#### What the task requires
Report each line of the data that has "down" somewhere in it.

#### The data
————————
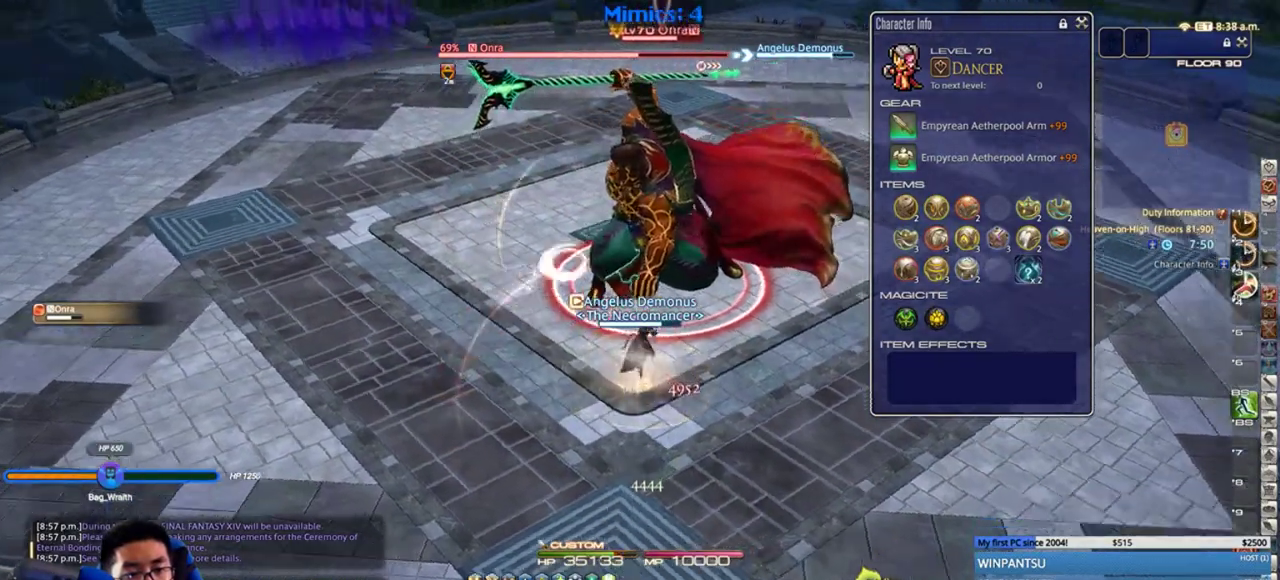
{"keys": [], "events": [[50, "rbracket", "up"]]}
————————
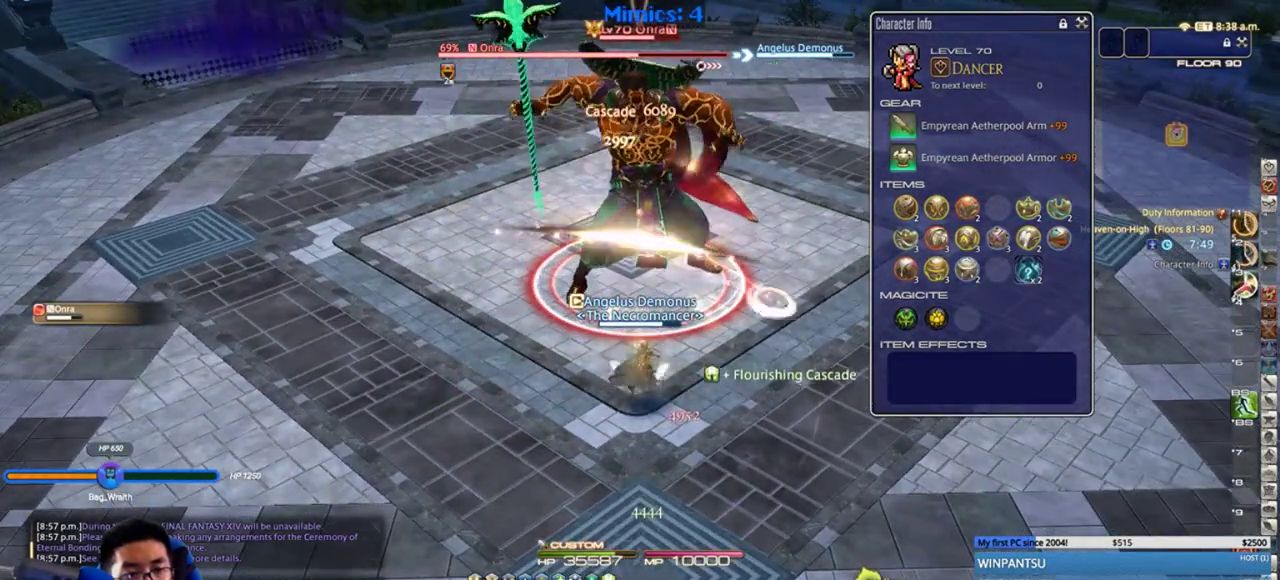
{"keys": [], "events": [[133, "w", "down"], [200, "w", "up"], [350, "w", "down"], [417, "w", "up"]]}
————————
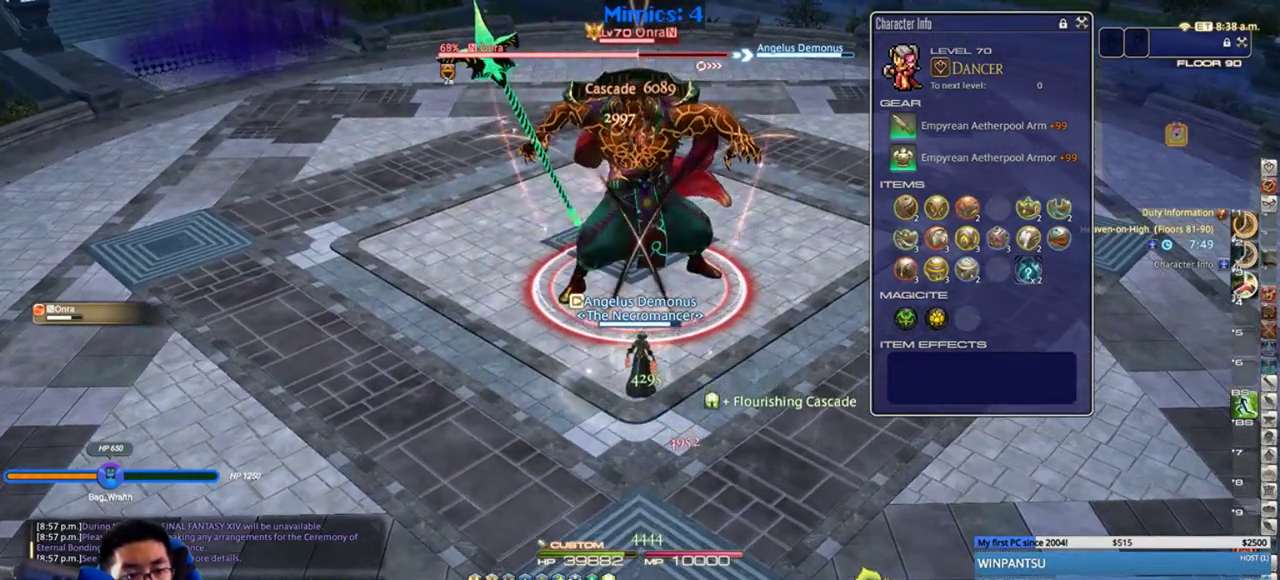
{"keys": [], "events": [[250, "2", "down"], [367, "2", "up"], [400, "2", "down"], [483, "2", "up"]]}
————————
#### Exercise solution
{"keys": [], "events": [[133, "w", "down"], [200, "w", "up"], [350, "w", "down"], [417, "w", "up"]]}
{"keys": [], "events": [[250, "2", "down"], [367, "2", "up"], [400, "2", "down"], [483, "2", "up"]]}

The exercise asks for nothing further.